Les écarts de revenus en production céréalière trouvent en grande partie leur origine dans la géographie et les types de sols. « Il y a une grande différence entre les céréaliers du Nord de la France qui bénéficient des cultures industrielles dans leur assolement, et les céréaliers exclusifs de zones intermédiaires, dans l’Yonne ou en ex-région Poitou-Charentes où la diversification culturale est beaucoup moins forte », expose Vincent Chatellier. Dans ces secteurs, les revenus décrochent depuis une dizaine d’années.

Les grandes cultures bénéficient aussi d’un fort effet de levier à travers la main-d’œuvre salariée : les exploitations qui dégagent les RCAI les plus élevés sont aussi celles qui emploient le plus de salariés (les salaires sont déjà payés dans le calcul du RCAI). « Dans la tranche de 10 % des plus hauts revenus observés en céréales ou en élevage porcin, il y a de l’emploi salarié avec une bonne productivité du travail, illustre l’économiste. En élevage bovin, il y a moins cet effet de levier qui permet d’atteindre les plus hauts niveaux de revenu, même les meilleurs ne parviennent pas à creuser l’écart concernant la productivité. »

Une dispersion du revenu agricole moins forte en élevage bovins

En lait, une des raisons de la moindre dispersion de revenu agricole entre exploitations est la quasi-disparition des très petites structures après les crises successives de 2009 puis de 2016. L’écart qui persiste s’explique plutôt par des raisons techniques ou géographiques (AOP ou non).

Les revenus sont aussi plus homogènes en élevage bovins viande. Revers de la médaille : ces exploitations ne parviennent pas à aller chercher de très bonnes années. « Elles dégagent peu de chiffres d’affaires avec souvent une diversification limitée », observe l’économiste. C’est aussi une production très dépendante de la performance technique de l’éleveur.

Le revenu agricole, pas seul en cause dans le malaise agricole

L’étude du revenu agricole sur douze ans montre au final une amélioration sur la période du revenu courant par UTANS. Cette tendance sera sans doute à pondérer au regard de l’année 2024, mais ces chiffres montrent que la dimension économique ne suffit pas à expliquer le malaise ambiant en agriculture ; d’autres facteurs entrent en ligne de compte. La liste n’est pas exhaustive, mais on peut citer la complexité administrative, le renforcement des normes, le renouvellement des générations, les injonctions sociétales, ou encore l’impact de la concurrence étrangère.

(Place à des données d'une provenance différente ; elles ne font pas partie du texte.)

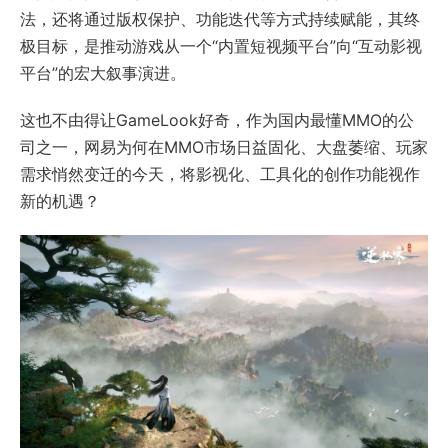
法，还将通过版权保护、功能迭代等方式持续赋能，其终
极目标，是推动游戏从一个“内置短视频平台”向“互动影视
平台”的宏大叙事演进。
这也不由得让GameLook好奇，作为国内最懂MMO的公
司之一，网易为何在MMO市场日益固化、大盘萎缩、玩家
需求悄然变迁的今天，将影视化、工具化的创作功能视作
新的机遇？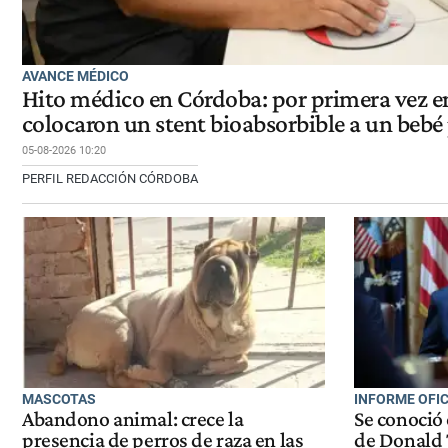
AVANCE MÉDICO
Hito médico en Córdoba: por primera vez e
colocaron un stent bioabsorbible a un bebé
05-08-2026 10:20
PERFIL REDACCIÓN CÓRDOBA
MASCOTAS
INFORME OFIC
Abandono animal: crece la
Se conoció
presencia de perros de raza en las
de Donald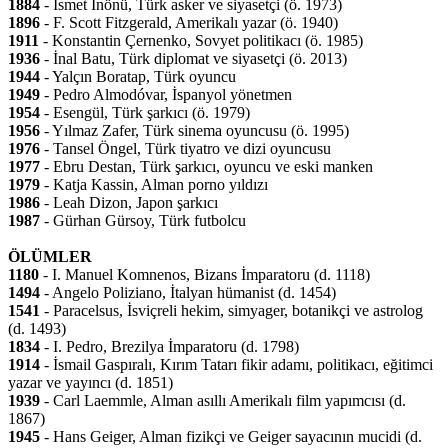
1884
- İsmet İnönü, Türk asker ve siyasetçi (ö. 1973)
1896
- F. Scott Fitzgerald, Amerikalı yazar (ö. 1940)
1911
- Konstantin Çernenko, Sovyet politikacı (ö. 1985)
1936
- İnal Batu, Türk diplomat ve siyasetçi (ö. 2013)
1944
- Yalçın Boratap, Türk oyuncu
1949
- Pedro Almodóvar, İspanyol yönetmen
1954
- Esengül, Türk şarkıcı (ö. 1979)
1956
- Yılmaz Zafer, Türk sinema oyuncusu (ö. 1995)
1976
- Tansel Öngel, Türk tiyatro ve dizi oyuncusu
1977
- Ebru Destan, Türk şarkıcı, oyuncu ve eski manken
1979
- Katja Kassin, Alman porno yıldızı
1986
- Leah Dizon, Japon şarkıcı
1987
- Gürhan Gürsoy, Türk futbolcu
ÖLÜMLER
1180
- I. Manuel Komnenos, Bizans İmparatoru (d. 1118)
1494
- Angelo Poliziano, İtalyan hümanist (d. 1454)
1541
- Paracelsus, İsviçreli hekim, simyager, botanikçi ve astrolog
(d. 1493)
1834
- I. Pedro, Brezilya İmparatoru (d. 1798)
1914
- İsmail Gaspıralı, Kırım Tatarı fikir adamı, politikacı, eğitimci
yazar ve yayıncı (d. 1851)
1939
- Carl Laemmle, Alman asıllı Amerikalı film yapımcısı (d.
1867)
1945
- Hans Geiger, Alman fizikçi ve Geiger sayacının mucidi (d.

(1) Orientation technico-économique des exploitations.

Le revenu disponible moyen des ménages agricoles dans la moyenne française

D’après les chiffres de l’Insee, le revenu disponible des « ménages agricoles » (1) s’élève, en moyenne nationale, à 49 600 euros en 2020. Un tiers seulement de ce montant provient des revenus issus de l’exploitation (bénéfices agricoles). Rapporté à la personne dans chaque ménage, le revenu disponible se situe en moyenne à 22 800 euros, soit un niveau voisin de l’ensemble de la population. Toutefois, on constate une grande dispersion au sein des ménages agricoles : il est inférieur à 10 900 euros dans 10 % des cas et supérieur à 44 600 euros dans 10 % des cas. Par ailleurs, d’après l’Insee, les ménages agricoles avaient, en 2018, un patrimoine (net des emprunts personnels ou professionnels) supérieur à 438 000 euros, contre 117 000 euros pour l’ensemble des ménages résidant en France.

(1) Au moins un des membres est considéré comme exploitant agricole en activité.